◆ **AIM**: Please transcribe the stretch of the moving-home mortgage text from "Whether you decide" through "can take out.", keeping every word and mark as it appears.

◆ **SOURCE**:
==========

Moving from a home you already own isn’t much different from buying your first property. There are just a few extra things to think about, and we can help you with it all.

You might want to keep it really simple, selling where you live and buying your next place. Or you might prefer to keep your existing home and rent it out, which is known as ‘Let-to-Buy’. This could be a one-off investment, or an exciting step towards having a property portfolio. Whatever your plan, we can give you easy-to-understand, hassle-free advice about your options.

Moving home with help from our experts

There are a few things to understand before we get started.

Whether you decide to transfer your existing mortgage over to your new property, or you want to remortgage altogether, you will need to go through the application process. It’s worth talking to a mortgage broker before looking at potential houses to get a better idea of what kind of loan you can take out.

For every type of mortgage, you will need to apply first, and the process will not be too different to when you applied for your first mortgage. Your provider will do a valuation on your new home and a surveyor will need to check the structural soundness of the property, which will both normally come with a fee. Your lender will also carry out a credit check on you where you will need to provide personal financial details.

If you took out your existing mortgage before the financial crisis in 2008, you will find that the rules have changed and the criteria to qualify for a mortgage have become a lot stricter. Therefore, even though your financial situation may not have changed you may struggle to secure a mortgage under the tougher regulations. This could even apply if you’re only trying to port your mortgage over to a similarly valued property.

==========

◆ **LISTED ENTRIES**:
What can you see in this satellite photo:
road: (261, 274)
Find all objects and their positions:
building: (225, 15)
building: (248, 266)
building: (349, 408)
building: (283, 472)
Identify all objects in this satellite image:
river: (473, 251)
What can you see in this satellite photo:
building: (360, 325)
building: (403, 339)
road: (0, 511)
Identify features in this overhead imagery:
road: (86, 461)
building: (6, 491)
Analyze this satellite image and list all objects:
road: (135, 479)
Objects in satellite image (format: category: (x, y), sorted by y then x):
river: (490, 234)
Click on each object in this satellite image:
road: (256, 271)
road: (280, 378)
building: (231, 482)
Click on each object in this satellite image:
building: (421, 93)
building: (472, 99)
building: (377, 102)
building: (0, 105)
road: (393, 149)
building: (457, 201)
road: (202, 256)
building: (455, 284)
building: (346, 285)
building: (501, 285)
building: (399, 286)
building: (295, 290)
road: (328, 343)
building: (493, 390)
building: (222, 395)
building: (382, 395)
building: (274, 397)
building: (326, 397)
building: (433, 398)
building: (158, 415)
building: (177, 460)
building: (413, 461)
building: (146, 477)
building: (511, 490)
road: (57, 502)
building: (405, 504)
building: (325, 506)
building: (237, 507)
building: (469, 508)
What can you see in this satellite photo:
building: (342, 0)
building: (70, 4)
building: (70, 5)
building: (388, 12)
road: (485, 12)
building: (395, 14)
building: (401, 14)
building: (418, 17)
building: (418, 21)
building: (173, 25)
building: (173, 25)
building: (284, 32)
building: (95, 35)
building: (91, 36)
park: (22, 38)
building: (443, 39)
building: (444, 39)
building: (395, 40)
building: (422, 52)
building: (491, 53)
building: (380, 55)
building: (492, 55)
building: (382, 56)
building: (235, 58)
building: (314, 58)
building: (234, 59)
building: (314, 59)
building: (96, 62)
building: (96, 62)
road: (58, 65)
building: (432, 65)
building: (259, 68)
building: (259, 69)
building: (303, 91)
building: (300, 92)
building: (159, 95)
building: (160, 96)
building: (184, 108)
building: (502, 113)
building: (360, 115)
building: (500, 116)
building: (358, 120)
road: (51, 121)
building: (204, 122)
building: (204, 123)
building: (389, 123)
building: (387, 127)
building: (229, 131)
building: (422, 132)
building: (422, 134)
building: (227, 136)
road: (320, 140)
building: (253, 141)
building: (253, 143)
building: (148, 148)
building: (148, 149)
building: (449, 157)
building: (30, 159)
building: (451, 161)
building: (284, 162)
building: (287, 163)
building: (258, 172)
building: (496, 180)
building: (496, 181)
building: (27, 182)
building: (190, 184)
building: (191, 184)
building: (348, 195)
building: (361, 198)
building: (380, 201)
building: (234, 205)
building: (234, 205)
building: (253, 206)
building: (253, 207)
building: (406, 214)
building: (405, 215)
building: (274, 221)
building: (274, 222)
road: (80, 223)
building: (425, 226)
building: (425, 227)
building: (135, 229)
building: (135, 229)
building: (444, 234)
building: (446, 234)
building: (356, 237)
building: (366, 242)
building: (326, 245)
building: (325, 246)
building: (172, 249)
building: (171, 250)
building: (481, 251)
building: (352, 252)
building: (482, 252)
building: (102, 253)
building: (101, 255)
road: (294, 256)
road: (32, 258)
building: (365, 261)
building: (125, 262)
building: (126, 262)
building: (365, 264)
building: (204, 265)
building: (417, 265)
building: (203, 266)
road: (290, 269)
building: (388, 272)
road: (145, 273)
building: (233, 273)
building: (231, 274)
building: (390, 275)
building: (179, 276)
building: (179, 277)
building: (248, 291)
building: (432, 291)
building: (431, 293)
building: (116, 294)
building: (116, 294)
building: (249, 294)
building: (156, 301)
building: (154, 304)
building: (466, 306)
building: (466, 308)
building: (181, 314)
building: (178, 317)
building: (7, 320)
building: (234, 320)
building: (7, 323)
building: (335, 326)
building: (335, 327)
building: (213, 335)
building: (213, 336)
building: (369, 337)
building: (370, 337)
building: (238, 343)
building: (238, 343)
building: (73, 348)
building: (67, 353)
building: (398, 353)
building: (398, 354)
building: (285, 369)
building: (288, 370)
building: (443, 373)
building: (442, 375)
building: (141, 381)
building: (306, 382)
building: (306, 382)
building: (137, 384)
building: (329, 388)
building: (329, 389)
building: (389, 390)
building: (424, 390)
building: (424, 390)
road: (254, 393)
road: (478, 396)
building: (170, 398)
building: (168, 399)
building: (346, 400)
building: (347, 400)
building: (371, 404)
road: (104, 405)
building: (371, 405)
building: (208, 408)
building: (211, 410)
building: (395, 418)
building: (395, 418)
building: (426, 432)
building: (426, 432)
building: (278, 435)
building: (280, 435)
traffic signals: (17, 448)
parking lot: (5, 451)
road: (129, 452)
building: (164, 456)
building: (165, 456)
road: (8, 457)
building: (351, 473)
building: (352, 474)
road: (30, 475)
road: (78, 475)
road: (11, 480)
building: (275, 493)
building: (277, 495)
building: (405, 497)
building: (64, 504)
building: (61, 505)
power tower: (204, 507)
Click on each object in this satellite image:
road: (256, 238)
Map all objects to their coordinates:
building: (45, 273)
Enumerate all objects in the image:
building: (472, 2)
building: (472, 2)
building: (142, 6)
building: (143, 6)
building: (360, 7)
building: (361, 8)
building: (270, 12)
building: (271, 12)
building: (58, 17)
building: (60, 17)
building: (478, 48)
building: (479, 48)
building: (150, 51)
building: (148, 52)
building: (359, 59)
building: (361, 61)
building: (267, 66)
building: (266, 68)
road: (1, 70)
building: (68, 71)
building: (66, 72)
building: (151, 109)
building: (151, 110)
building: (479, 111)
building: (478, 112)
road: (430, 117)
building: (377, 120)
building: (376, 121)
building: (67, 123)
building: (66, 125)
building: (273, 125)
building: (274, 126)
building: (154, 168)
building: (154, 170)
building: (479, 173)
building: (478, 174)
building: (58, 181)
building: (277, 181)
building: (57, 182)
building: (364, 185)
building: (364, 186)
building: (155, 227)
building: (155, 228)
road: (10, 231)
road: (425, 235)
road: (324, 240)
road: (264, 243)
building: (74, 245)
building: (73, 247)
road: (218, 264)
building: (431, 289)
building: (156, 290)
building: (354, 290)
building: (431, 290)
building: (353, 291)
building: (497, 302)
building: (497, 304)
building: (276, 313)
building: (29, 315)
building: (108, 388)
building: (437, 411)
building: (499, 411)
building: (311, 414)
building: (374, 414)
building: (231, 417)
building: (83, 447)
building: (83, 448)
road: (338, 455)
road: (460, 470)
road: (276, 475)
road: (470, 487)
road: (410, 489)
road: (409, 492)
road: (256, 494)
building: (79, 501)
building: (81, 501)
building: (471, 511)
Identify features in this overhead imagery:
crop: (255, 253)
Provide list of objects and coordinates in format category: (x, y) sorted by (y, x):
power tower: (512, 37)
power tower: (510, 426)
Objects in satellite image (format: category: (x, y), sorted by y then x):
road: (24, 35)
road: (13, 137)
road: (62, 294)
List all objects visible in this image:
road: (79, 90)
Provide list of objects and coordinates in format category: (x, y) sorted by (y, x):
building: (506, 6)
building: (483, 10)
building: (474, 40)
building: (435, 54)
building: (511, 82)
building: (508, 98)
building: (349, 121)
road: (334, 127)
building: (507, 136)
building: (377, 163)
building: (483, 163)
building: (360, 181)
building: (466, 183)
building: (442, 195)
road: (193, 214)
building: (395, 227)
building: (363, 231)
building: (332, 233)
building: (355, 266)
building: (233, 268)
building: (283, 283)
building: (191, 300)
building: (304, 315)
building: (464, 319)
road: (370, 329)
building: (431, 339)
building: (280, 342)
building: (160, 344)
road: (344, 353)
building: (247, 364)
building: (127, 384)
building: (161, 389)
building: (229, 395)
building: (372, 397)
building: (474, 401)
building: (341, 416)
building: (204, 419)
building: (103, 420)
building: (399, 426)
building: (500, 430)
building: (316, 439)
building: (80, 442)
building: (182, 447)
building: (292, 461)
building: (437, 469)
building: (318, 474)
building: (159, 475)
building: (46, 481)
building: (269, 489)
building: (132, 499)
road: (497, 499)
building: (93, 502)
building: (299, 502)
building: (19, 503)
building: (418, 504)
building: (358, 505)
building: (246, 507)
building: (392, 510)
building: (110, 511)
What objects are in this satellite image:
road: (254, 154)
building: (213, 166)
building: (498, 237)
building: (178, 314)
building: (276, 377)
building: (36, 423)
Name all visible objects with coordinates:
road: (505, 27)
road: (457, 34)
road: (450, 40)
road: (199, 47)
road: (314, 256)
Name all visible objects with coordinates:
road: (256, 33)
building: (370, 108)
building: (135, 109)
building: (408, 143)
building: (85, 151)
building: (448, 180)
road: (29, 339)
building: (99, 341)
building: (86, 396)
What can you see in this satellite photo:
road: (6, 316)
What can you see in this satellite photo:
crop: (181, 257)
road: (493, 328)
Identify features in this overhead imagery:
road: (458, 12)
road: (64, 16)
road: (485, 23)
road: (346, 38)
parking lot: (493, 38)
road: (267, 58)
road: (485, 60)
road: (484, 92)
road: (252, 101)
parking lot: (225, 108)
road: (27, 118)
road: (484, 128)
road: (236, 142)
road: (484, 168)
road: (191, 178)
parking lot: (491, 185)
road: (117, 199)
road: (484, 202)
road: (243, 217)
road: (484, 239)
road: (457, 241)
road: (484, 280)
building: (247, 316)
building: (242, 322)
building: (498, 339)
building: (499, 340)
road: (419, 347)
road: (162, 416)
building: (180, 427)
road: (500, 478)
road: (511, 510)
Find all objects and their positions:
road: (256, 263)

==========

◆ **SOLUTION TO THE EXERCISE**:
Whether you decide to transfer your existing mortgage over to your new property, or you want to remortgage altogether, you will need to go through the application process. It’s worth talking to a mortgage broker before looking at potential houses to get a better idea of what kind of loan you can take out.